# TASK GOAL
Give an exact reproduction of all the lines in the listing.

# DATA SUPPLIED
________________

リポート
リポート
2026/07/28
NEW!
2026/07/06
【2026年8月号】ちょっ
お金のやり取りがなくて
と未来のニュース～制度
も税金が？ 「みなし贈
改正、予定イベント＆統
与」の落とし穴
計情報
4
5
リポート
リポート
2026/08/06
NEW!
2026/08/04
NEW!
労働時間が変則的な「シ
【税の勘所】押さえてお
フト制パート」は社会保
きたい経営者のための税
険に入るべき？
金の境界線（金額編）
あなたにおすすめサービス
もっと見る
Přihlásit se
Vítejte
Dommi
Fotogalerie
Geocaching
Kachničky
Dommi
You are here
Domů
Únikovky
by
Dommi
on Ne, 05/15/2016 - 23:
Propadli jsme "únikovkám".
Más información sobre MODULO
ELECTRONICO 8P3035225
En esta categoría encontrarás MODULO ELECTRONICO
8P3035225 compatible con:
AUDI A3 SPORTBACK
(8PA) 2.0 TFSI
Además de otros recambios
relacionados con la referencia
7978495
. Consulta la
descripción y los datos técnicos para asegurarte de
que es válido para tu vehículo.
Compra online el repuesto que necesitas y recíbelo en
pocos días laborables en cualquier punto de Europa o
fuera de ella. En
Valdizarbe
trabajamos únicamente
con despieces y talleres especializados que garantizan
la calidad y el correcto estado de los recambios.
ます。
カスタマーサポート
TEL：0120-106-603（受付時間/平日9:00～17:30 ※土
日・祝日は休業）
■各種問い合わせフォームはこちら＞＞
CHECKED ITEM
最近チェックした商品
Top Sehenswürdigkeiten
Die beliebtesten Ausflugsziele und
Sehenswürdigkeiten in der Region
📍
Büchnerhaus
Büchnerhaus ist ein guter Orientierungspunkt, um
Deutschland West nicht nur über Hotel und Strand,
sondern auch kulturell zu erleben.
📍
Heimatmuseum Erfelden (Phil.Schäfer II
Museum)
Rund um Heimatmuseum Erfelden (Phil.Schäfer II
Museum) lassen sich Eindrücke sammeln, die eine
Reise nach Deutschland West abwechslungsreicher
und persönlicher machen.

________________

# ANSWER TO THIS PROBLEM
リポート
リポート
2026/07/28
NEW!
2026/07/06
【2026年8月号】ちょっ
お金のやり取りがなくて
と未来のニュース～制度
も税金が？ 「みなし贈
改正、予定イベント＆統
与」の落とし穴
計情報
4
5
リポート
リポート
2026/08/06
NEW!
2026/08/04
NEW!
労働時間が変則的な「シ
【税の勘所】押さえてお
フト制パート」は社会保
きたい経営者のための税
険に入るべき？
金の境界線（金額編）
あなたにおすすめサービス
もっと見る
Přihlásit se
Vítejte
Dommi
Fotogalerie
Geocaching
Kachničky
Dommi
You are here
Domů
Únikovky
by
Dommi
on Ne, 05/15/2016 - 23:
Propadli jsme "únikovkám".
Más información sobre MODULO
ELECTRONICO 8P3035225
En esta categoría encontrarás MODULO ELECTRONICO
8P3035225 compatible con:
AUDI A3 SPORTBACK
(8PA) 2.0 TFSI
Además de otros recambios
relacionados con la referencia
7978495
. Consulta la
descripción y los datos técnicos para asegurarte de
que es válido para tu vehículo.
Compra online el repuesto que necesitas y recíbelo en
pocos días laborables en cualquier punto de Europa o
fuera de ella. En
Valdizarbe
trabajamos únicamente
con despieces y talleres especializados que garantizan
la calidad y el correcto estado de los recambios.
ます。
カスタマーサポート
TEL：0120-106-603（受付時間/平日9:00～17:30 ※土
日・祝日は休業）
■各種問い合わせフォームはこちら＞＞
CHECKED ITEM
最近チェックした商品
Top Sehenswürdigkeiten
Die beliebtesten Ausflugsziele und
Sehenswürdigkeiten in der Region
📍
Büchnerhaus
Büchnerhaus ist ein guter Orientierungspunkt, um
Deutschland West nicht nur über Hotel und Strand,
sondern auch kulturell zu erleben.
📍
Heimatmuseum Erfelden (Phil.Schäfer II
Museum)
Rund um Heimatmuseum Erfelden (Phil.Schäfer II
Museum) lassen sich Eindrücke sammeln, die eine
Reise nach Deutschland West abwechslungsreicher
und persönlicher machen.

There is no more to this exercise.